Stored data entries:
┏━━

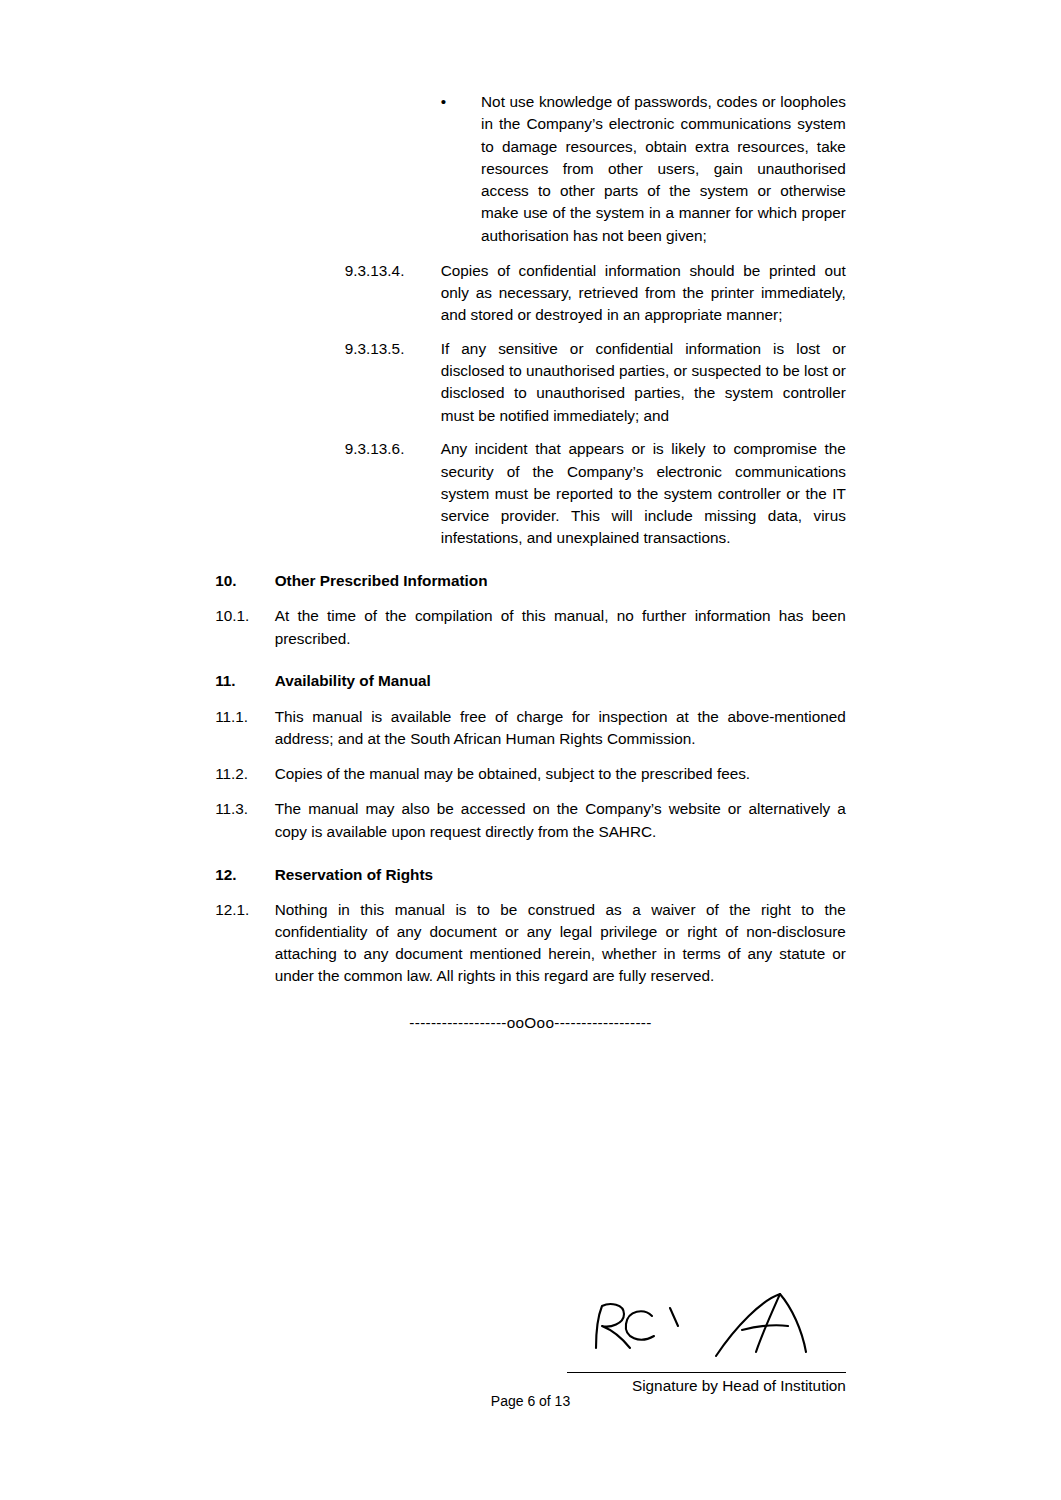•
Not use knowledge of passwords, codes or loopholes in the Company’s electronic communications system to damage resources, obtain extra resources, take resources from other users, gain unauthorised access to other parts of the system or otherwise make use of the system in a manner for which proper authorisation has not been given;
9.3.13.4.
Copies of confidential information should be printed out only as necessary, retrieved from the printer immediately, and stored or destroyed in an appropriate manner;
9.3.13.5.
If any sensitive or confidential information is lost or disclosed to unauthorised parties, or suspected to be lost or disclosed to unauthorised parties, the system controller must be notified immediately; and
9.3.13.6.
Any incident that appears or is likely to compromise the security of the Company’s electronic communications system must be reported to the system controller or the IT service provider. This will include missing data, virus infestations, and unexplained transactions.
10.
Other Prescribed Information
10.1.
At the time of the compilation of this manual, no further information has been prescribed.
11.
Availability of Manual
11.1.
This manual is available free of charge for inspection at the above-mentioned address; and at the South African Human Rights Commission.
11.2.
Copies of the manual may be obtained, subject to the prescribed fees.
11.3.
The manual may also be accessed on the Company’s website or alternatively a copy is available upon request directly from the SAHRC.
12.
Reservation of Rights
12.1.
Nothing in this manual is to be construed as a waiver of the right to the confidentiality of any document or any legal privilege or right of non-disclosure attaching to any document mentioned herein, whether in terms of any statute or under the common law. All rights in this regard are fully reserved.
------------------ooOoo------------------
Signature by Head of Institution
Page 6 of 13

┗━━

The answer must consist of every line from the entries above that contains the string "immediately".

**FINISHED EXERCISE:**
Copies of confidential information should be printed out only as necessary, retrieved from the printer immediately, and stored or destroyed in an appropriate manner;
If any sensitive or confidential information is lost or disclosed to unauthorised parties, or suspected to be lost or disclosed to unauthorised parties, the system controller must be notified immediately; and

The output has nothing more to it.